(CONSIGNE DE TRAVAIL):
Reprenez le texte sur le rap de Smoove juste après sa dernière phrase et poursuivez-le.

(TEXTE EXTRAIT):
________________________________________
Sur cette dernière, Gucci s’imagine en athlète qui ne fait pas de sport. Il est un toxicomane au corps alourdi par la sauce, qui fête ses victoires quotidiennes comme des titres NBA alors qu’il est incapable de mettre le moindre panier. Smoove reprend cette idée dans ses références au basketball, en se comparant à ses stars ou en se faisant appeler franchise comme s’il était le meilleur joueur d’une équipe. Pourtant, les sonorités sont apathiques, l’attitude est léthargique, et tout évoque l’absence total d’exercices physiques, y compris son obsession pour le sexe, qui n’aboutie qu’à des pratiques passives. Smoove décélère volontairement et à outrance son débit, baisse sa tonalité pour faire ressortir exagérément le coassement de ses cordes asséchées par la codéine. C’est comme s’il sortait constamment d’un sommeil profond et prolongé, pour venir tenir des propos outranciers qu’il aura oublié après s’être rendormi promptement. On repense alors au Lil Wayne d’il y a une quinzaine d’années, qui débutait ses couplets en rallumant des joints d’herbe retrouvés trempant au fin fond de grands gobelets rouges, qui de toute sa nonchalance, ralentissait des productions déjà très peu vives.
________________________________________
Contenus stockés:
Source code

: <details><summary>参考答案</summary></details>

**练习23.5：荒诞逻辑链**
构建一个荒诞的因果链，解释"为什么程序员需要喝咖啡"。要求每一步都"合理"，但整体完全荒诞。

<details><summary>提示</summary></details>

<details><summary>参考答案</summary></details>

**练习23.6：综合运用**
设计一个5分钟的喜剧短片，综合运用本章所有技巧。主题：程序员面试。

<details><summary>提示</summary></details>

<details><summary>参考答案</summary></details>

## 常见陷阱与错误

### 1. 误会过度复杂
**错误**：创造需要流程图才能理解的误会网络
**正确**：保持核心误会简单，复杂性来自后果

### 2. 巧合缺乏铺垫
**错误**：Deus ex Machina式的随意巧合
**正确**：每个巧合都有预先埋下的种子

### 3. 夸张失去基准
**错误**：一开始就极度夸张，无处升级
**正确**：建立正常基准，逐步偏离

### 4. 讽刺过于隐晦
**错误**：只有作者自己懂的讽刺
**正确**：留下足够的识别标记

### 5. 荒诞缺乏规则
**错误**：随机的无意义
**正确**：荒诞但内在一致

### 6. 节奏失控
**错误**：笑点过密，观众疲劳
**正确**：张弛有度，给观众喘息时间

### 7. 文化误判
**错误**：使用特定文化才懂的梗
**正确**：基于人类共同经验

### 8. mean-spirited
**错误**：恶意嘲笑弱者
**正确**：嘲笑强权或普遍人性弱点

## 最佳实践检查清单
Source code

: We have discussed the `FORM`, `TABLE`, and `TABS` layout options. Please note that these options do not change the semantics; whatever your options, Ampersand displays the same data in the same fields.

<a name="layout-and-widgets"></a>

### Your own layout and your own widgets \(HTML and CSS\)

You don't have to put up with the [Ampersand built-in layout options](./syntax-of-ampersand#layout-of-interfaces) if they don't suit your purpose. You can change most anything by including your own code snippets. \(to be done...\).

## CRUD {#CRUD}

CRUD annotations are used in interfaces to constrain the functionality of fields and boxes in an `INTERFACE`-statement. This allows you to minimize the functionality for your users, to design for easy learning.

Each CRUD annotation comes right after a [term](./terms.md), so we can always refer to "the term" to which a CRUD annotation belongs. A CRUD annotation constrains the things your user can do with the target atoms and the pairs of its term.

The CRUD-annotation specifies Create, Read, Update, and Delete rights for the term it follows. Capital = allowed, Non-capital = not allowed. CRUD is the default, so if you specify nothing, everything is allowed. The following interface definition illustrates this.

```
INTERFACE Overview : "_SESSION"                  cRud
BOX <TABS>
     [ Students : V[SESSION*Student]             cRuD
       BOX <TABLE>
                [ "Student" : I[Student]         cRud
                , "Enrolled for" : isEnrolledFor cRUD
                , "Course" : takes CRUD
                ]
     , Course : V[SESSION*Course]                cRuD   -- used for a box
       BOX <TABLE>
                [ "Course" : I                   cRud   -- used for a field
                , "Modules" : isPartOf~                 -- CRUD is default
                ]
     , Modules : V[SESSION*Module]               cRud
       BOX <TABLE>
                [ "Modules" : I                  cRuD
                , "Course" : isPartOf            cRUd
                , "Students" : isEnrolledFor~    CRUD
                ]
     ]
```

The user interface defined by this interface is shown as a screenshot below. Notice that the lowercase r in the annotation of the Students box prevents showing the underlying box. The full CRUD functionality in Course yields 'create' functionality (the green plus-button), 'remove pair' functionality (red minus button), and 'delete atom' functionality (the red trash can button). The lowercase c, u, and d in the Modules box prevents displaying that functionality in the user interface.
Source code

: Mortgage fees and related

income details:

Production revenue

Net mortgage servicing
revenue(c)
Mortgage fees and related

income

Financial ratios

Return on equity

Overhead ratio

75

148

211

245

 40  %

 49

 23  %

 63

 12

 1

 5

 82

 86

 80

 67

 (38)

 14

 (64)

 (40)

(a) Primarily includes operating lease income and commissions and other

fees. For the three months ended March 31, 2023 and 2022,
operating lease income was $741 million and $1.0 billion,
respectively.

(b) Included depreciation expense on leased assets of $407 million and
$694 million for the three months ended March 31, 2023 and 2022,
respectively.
________________________________________
(RÉPONSE RÉDIGÉE):
Zoo, I Feel Like Dying, COLOURS, I Like It, Prostitute Flange sont des chansons de Wayne qui n’auraient pas dépareillées au milieu de What She Like, Tim & Ginobili, Embarassing Me ou même Hustler Muzic, dont le titre est une référence directe. Elles partagent le côté enveloppant et lancinant de leurs productions, faites pour des monologues embués, solitaires, pour les expérimentations les plus bizarres d’autotune et pour ces labyrinthes sensoriels où la décontraction se mêle à la mélancolie, voire à l’anxiété. Le reste est une mixture de synthétiseurs cartoon, de mélodies cauchemardesques en accords mineurs et de basses bégayantes du Michigan. Baby Smoove navigue à vue dans ces sonorités venues de deux ou trois décennies de mixtapes, les traverse placidement grâce à son sens de la formule pince-sans-rire et à son assurance flegmatique. Dans la plus pure tradition de ces compilations bordéliques de chansons, ce sont son attitude et son charisme qui lient l’ensemble.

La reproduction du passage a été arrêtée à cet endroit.